Thursday, March 20, 2008

Perhaps little peace symbols at each station

The Episcopal Church apparently still has too many adherents and are actively looking for ways to shrink their membership. Christianity Today has an article how the Episcopalians view the Stations of the Cross as passé compared to the United Nations plan to wipe out poverty, so they're substituting "the Stations of the Millennium Development Goals."
The church's Episcopal Relief and Development agency created a liturgy based on the United Nations plan to eliminate extreme poverty and other global ills, and sent e-mail to church leaders encouraging its use "in lieu of the traditional Stations of the Cross service."

Mike Angell of the denomination's Office of Young Adult and Higher Education Ministries designed the stations for a September 2007 young adult conference. While the traditional Stations of the Cross meditation has 14 stations (though this has varied through church history), the Episcopalian Stations of the Millennium Development Goals liturgy has only eight stations, one for each goal.

My question would be, when did the Episcopalians become the Lions Club? The whole point of Christianity is the Death and Resurrection of Christ. The Stations of the Cross is the central story of Christianity. To trivialize it and to make the meaning of Good Friday and Easter nothing more than another social work conference is to rob the faithful of the real meaning of Christ's Sacrifice on the Cross. He was Sacrificed for our sins, not a meals-on-wheels program.

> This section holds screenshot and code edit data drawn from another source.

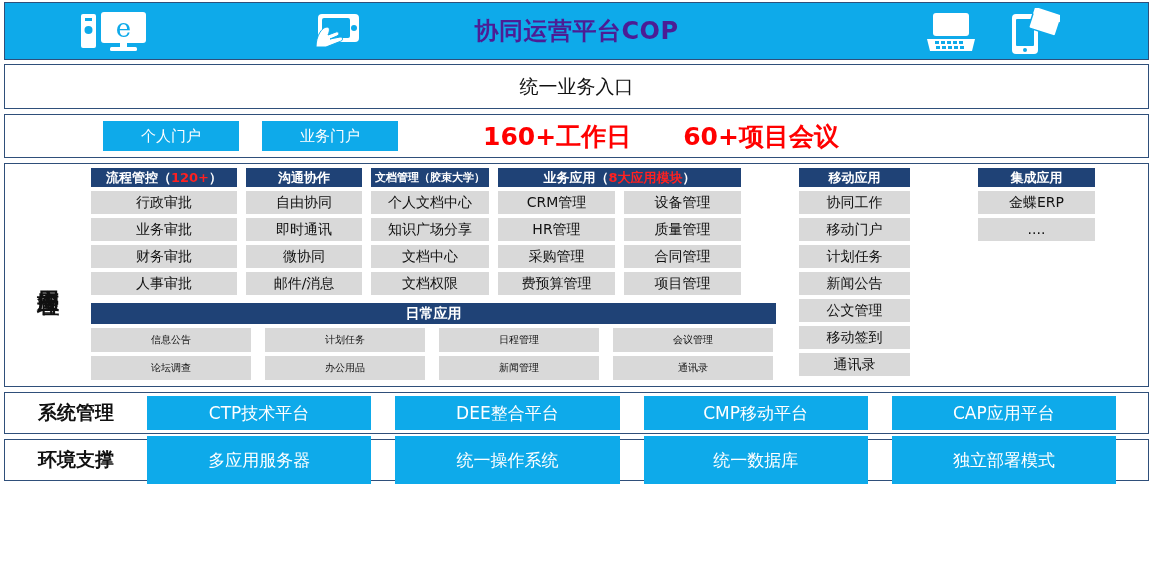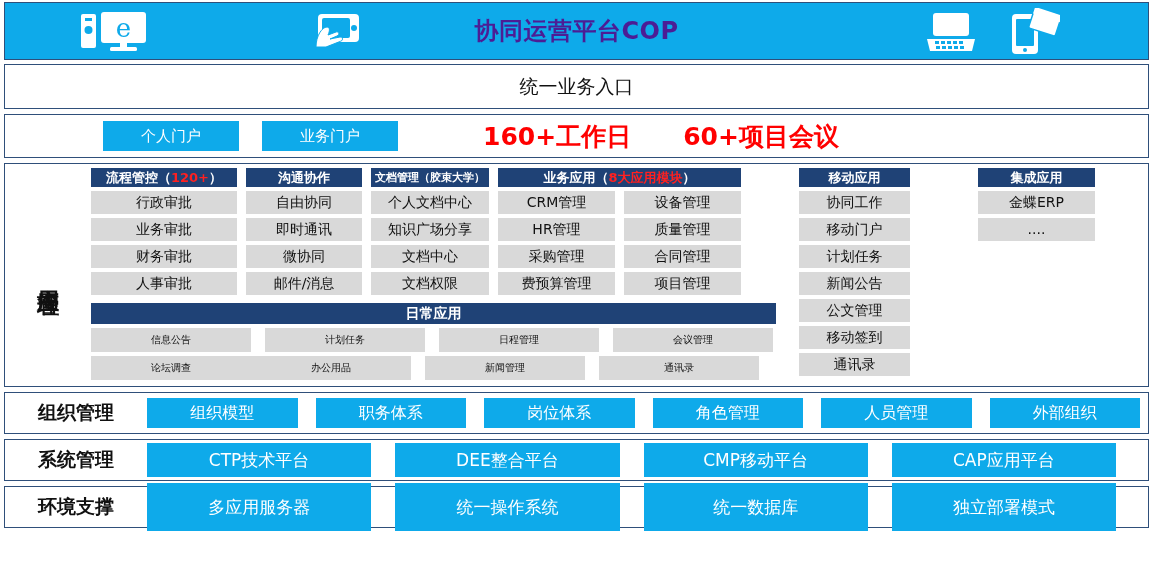--- a/index.html
+++ b/index.html
@@ -271,7 +271,7 @@
             <div class="daily-cell" style="width:160px;">会议管理</div>
           </div>
           <div class="daily-row">
-            <div class="daily-cell" style="width:160px;">论坛调查</div>
+            <div class="daily-cell" style="width:160px;margin-right:14px;">论坛调查</div>
             <div class="daily-cell" style="width:160px;margin-right:14px;">办公用品</div>
             <div class="daily-cell" style="width:160px;margin-right:14px;">新闻管理</div>
             <div class="daily-cell" style="width:160px;">通讯录</div>

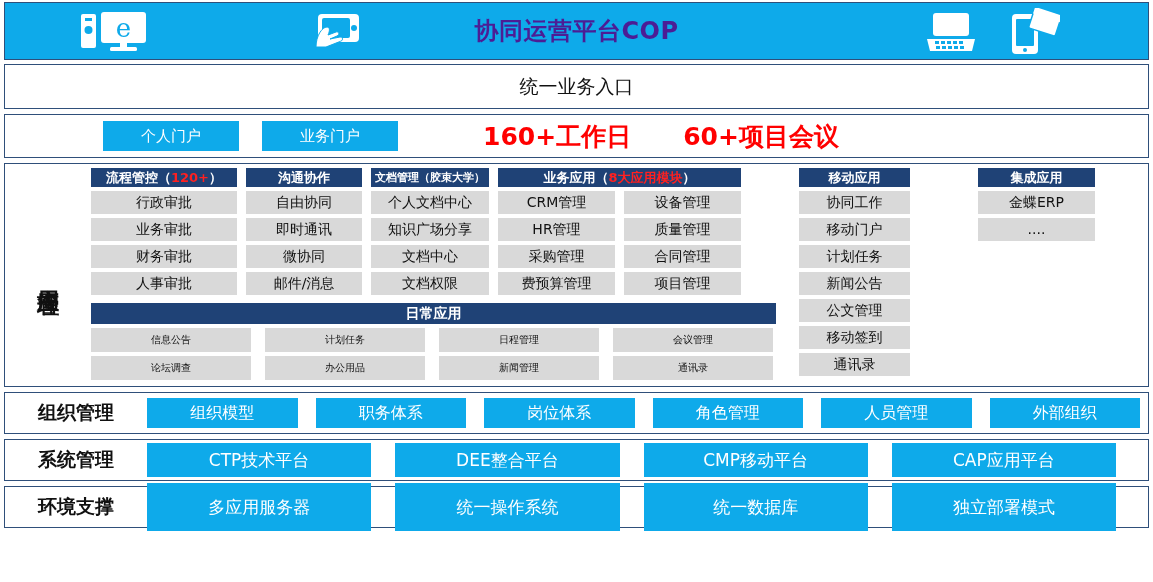--- a/index.html
+++ b/index.html
@@ -282,17 +282,6 @@
     </div>
   </div>
 
-  <div class="panel brow org">
-    <div class="brow-label">组织管理</div>
-    <div class="brow-items">
-      <div class="bchip">组织模型</div>
-      <div class="bchip">职务体系</div>
-      <div class="bchip">岗位体系</div>
-      <div class="bchip">角色管理</div>
-      <div class="bchip">人员管理</div>
-      <div class="bchip">外部组织</div>
-    </div>
-  </div>
 
   <div class="panel brow sys">
     <div class="brow-label">系统管理</div>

Each station includes "activities and worship experiences for the liturgy." For station four, the church's document suggests, "Provide black and white drawings or outlines of children's faces. Have pilgrims color the faces. While the group is coloring, ring a bell every fifteen seconds to recognize that another child died from a preventable water-borne illness."

At the end of each station, the group is to pray a modified version of the Eastern Orthodox prayer known as Trisagion in which "Have mercy on us" is changed to "Transform us / That we might transform the world."

"There has been a little controversy about the Stations of the MDGs," said Luke Fodor, network coordinator for the church's relief arm. "At Episcopal Relief and Development, we're here to just take care of problems. We're not interested in theological discussions or politics in the church. We're to take care of the least of these, and that's our mandate. We [at ERD] didn't create this; we produced it for churches to use as they see fit."
Not interested in theology? Then why are you a church organization? Or is the religion merely a way of passing the collection plate for your causes?

What profits a religion that it would take on the cares of the world if it stops saving souls?